Je le redis encore, Monsieur, votre Dissertation est à la fois l’ouvrage d’un Peintre consommé dans son Art, d’un Académicien zélé, & qui plus est encore, d’un galant homme. Elle instruit non seulement nos Elèves des moyens qu’ils doivent employer, pour mériter de nous succéder un jour ; mais aussi de ce qu’ils auront a faire, s’ils veulent reconnoître les soins que nous prenons pour leur avancement.

Je plaindrois celui d’entre’eux qui vous auroit écouté, sans être échauffé du desir de mettre en pratique ce que vous venez de dire sur notre Art, & je le mépriserois si, vous ayant entendu parler du célebre M de Largiliere, il ne sentoit pas à quel point nous nous honorons nous-mêmes, en publiant ce que nous devons à ceux qui nous ont formés.

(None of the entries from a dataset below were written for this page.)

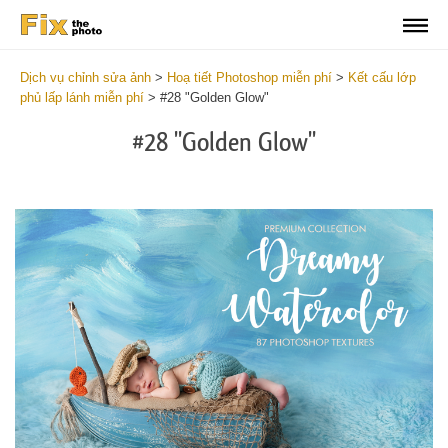
Dịch vụ chỉnh sửa ảnh
>
Hoạ tiết Photoshop miễn phí
>
Kết cấu lớp
phủ lấp lánh miễn phí
>
#28 "Golden Glow"
#28 "Golden Glow"
Do
Fr
Ov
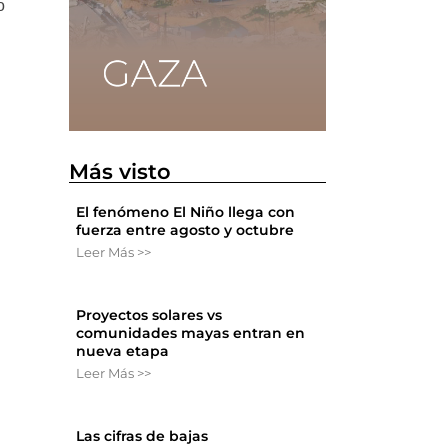
o
Más visto
El fenómeno El Niño llega con
fuerza entre agosto y octubre
Leer Más >>
Proyectos solares vs
comunidades mayas entran en
nueva etapa
Leer Más >>
Las cifras de bajas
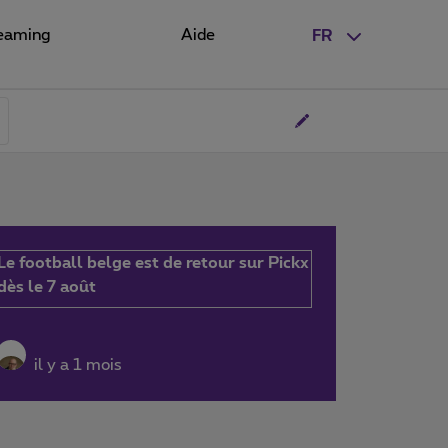
eaming
Aide
FR
Le football belge est de retour sur Pickx
dès le 7 août
il y a 1 mois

Nous espérons, Monsieur, que vous ne vous en tiendrez pas là & que vous voudrez bien mettre en ordre d’autres idées qui sont éparses dans votre porte-feuille. Vous n’avez plus à vous défendre sur le peu d’habitude où vous êtes de coucher vos idées par écrit. Vous venez de nous prouver que Despréaux a eu grande raison de dire dans son Art Poëtique :

 « Ce que l’on conçoit bien, s’énonce clairement,
Et les mots pour le dire, arrivent aisément. »

1749.

EXTRAIT DES REGISTRES de l’Académie Royale de Peinture & de Sculpture.

Aujourd’hui 7 Juin, l’Académie s’étant assemblée pour les Conférences, M. Oudry, Professeur, les a ouvertes par la lecture d’une Dissertation sur la manière d’étudier la couleur, en comparant les objets les uns aux autres.

Cet Ouvrage, qui renferme d’excellens principes sur la partie du Coloris & sur celle de l’intelligence des masses, a été goûté unimment par la Compagnie, qui en a remercié l’Auteur par un Discours que M. Coypel lui a adressé, lequel sera couché sur le Registre à la suite de la présente délibération.